Another challenge is for organizations to access enough data required to train machine learning systems. Conway cited a statement from Marti Head, senior director at GlaxoSmithKline, who said “The amount of data available today is miniscule compared to what we need for deep learning.”
“The early ecosystem that we’re in was first formed around social media and the web giants because they have lots of data to work with,” said Conway. “That ecosystem is not particularly applicable to lots of other markets, like healthcare, so that needs to evolve… But (organizations) can still do a lot of activity. People know they’ve got to get there, so they’re spending a lot of money.”
While HPC in the cloud is helping to expand the HPC market, Conway said it’s a “phenomenon (that’s) still much wider than it is deep.” He said the percentage of HPC centers running some jobs in public clouds has grown quickly, “the percentage of all of their HPC jobs they’re sending to HPC clouds is not growing very fast. It’s still just under 10 percent at the moment.”

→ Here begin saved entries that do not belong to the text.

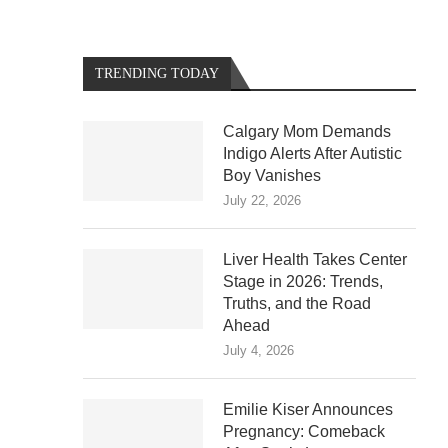
TRENDING TODAY
Calgary Mom Demands
Indigo Alerts After Autistic
Boy Vanishes
July 22, 2026
Liver Health Takes Center
Stage in 2026: Trends,
Truths, and the Road
Ahead
July 4, 2026
Emilie Kiser Announces
Pregnancy: Comeback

The constraint, he said, “is on the side of the cloud services providers, not so much the users. As cloud services providers make the cloud architectures friendlier toward a broader spectrum of HPC job types, then more jobs will go to those clouds. And it is happening.” Conway said Hyperion expects total HPC jobs running on public clouds to grow to 15-20 percent over the next few years.
He also said that during the second half of 2017, Hyperion detected growing popularity of “virtualized private clouds” from several public cloud service providers offering isolated, on-demand pools of shared computing resources.